Top of Given records
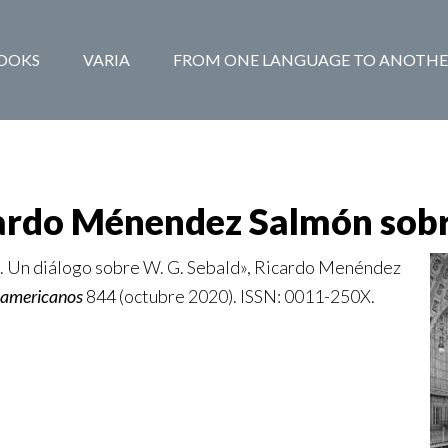
BOOKS
VARIA
FROM ONE LANGUAGE TO ANOTHE
ardo Ménendez Salmón sobr
e. Un diálogo sobre W. G. Sebald», Ricardo Menéndez
oamericanos
844 (octubre 2020). ISSN: 0011-250X.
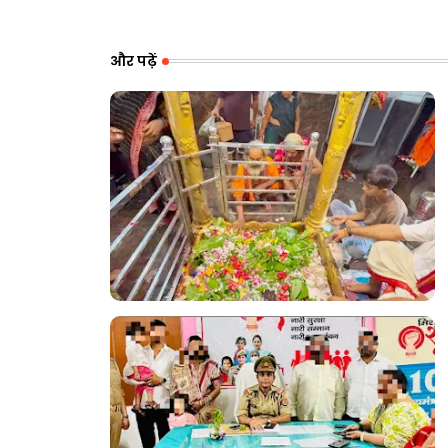
और पढ़ें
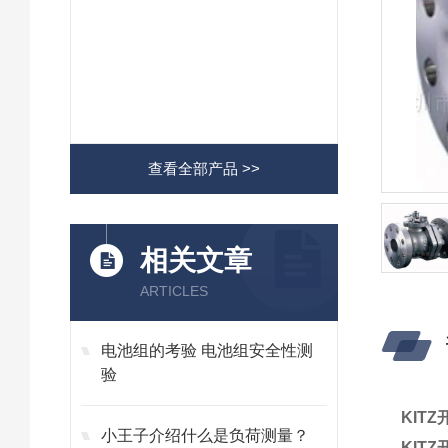
查看全部产品 >>
相关文章
ARTICLES
电池组的考验 电池组安全性测
验
KIT
小王子介绍什么是负荷测量？
KIT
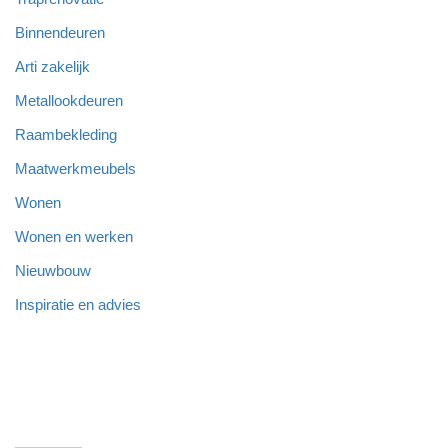
Binnendeuren
Arti zakelijk
Metallookdeuren
Raambekleding
Maatwerkmeubels
Wonen
Wonen en werken
Nieuwbouw
Inspiratie en advies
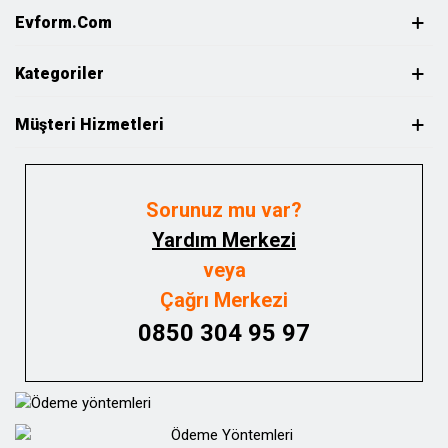
Evform.com
Kategoriler
Müşteri Hizmetleri
Sorunuz mu var?
Yardım Merkezi
veya
Çağrı Merkezi
0850 304 95 97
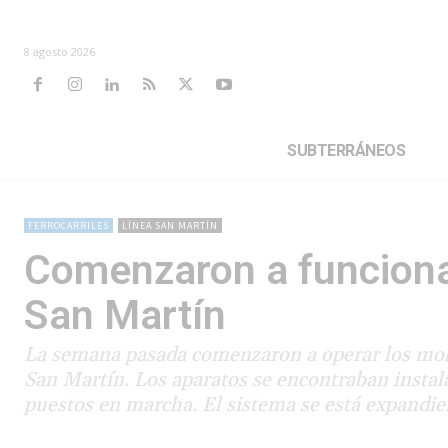
8 agosto 2026
SUBTERRÁNEOS
FERROCARRILES
LÍNEA SAN MARTÍN
Comenzaron a funcionar
San Martín
La semana pasada comenzaron a operar los molin
San Martín. Los aparatos se encontraban instal
puestos en marcha. El sistema se está expandien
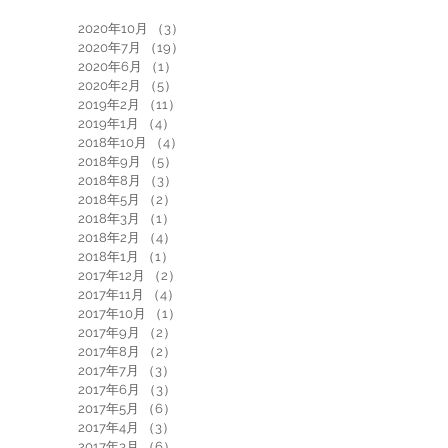
2020年10月
（3）
3件の記事
2020年7月
（19）
19件の記事
2020年6月
（1）
1件の記事
2020年2月
（5）
5件の記事
2019年2月
（11）
11件の記事
2019年1月
（4）
4件の記事
2018年10月
（4）
4件の記事
2018年9月
（5）
5件の記事
2018年8月
（3）
3件の記事
2018年5月
（2）
2件の記事
2018年3月
（1）
1件の記事
2018年2月
（4）
4件の記事
2018年1月
（1）
1件の記事
2017年12月
（2）
2件の記事
2017年11月
（4）
4件の記事
2017年10月
（1）
1件の記事
2017年9月
（2）
2件の記事
2017年8月
（2）
2件の記事
2017年7月
（3）
3件の記事
2017年6月
（3）
3件の記事
2017年5月
（6）
6件の記事
2017年4月
（3）
3件の記事
2017年3月
（6）
6件の記事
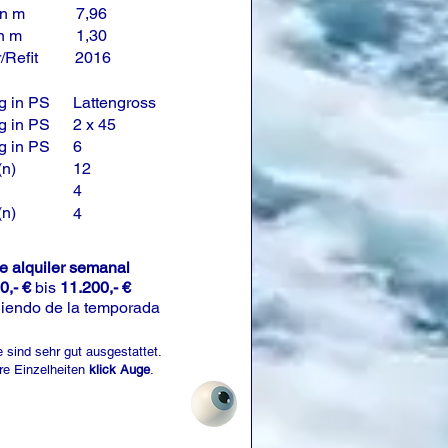
in m
7,96
in m
1,30
/Refit
2016
g in PS
Lattengross
g in PS
2 x 45
g in PS
6
(n)
12
4
(n)
4
de alquiler semanal
0,- €
bis
11.200,- €
iendo de la temporada
 sind sehr gut ausgestattet.
re Einzelheiten
klick Auge
.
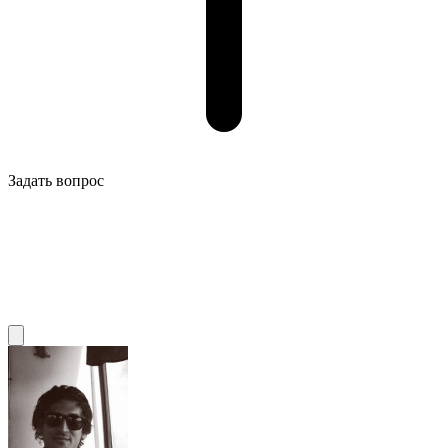
Задать вопрос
Bottom of Given records
What you have to do: Retype the data above in full, exactly as it stands, and skip any image.

Written solution:
BOOKS
VARIA
FROM ONE LANGUAGE TO ANOTHE
ardo Ménendez Salmón sobr
e. Un diálogo sobre W. G. Sebald», Ricardo Menéndez
oamericanos
844 (octubre 2020). ISSN: 0011-250X.
और पढ़ें
查看全部产品 >>
相关文章
ARTICLES
电池组的考验 电池组安全性测
验
KIT
小王子介绍什么是负荷测量？
KIT
Binnendeuren
Arti zakelijk
Metallookdeuren
Raambekleding
Maatwerkmeubels
Wonen
Wonen en werken
Nieuwbouw
Inspiratie en advies
Evform.com
Kategoriler
Müşteri Hizmetleri
Sorunuz mu var?
Yardım Merkezi
veya
Çağrı Merkezi
0850 304 95 97
8 agosto 2026
SUBTERRÁNEOS
FERROCARRILES
LÍNEA SAN MARTÍN
Comenzaron a funcionar
San Martín
La semana pasada comenzaron a operar los molin
San Martín. Los aparatos se encontraban instal
puestos en marcha. El sistema se está expandien
2020年10月
（3）
3件の記事
2020年7月
（19）
19件の記事
2020年6月
（1）
1件の記事
2020年2月
（5）
5件の記事
2019年2月
（11）
11件の記事
2019年1月
（4）
4件の記事
2018年10月
（4）
4件の記事
2018年9月
（5）
5件の記事
2018年8月
（3）
3件の記事
2018年5月
（2）
2件の記事
2018年3月
（1）
1件の記事
2018年2月
（4）
4件の記事
2018年1月
（1）
1件の記事
2017年12月
（2）
2件の記事
2017年11月
（4）
4件の記事
2017年10月
（1）
1件の記事
2017年9月
（2）
2件の記事
2017年8月
（2）
2件の記事
2017年7月
（3）
3件の記事
2017年6月
（3）
3件の記事
2017年5月
（6）
6件の記事
2017年4月
（3）
3件の記事
2017年3月
（6）
6件の記事
in m
7,96
in m
1,30
/Refit
2016
g in PS
Lattengross
g in PS
2 x 45
g in PS
6
(n)
12
4
(n)
4
de alquiler semanal
0,- €
bis
11.200,- €
iendo de la temporada
 sind sehr gut ausgestattet.
re Einzelheiten
klick Auge
.
Задать вопрос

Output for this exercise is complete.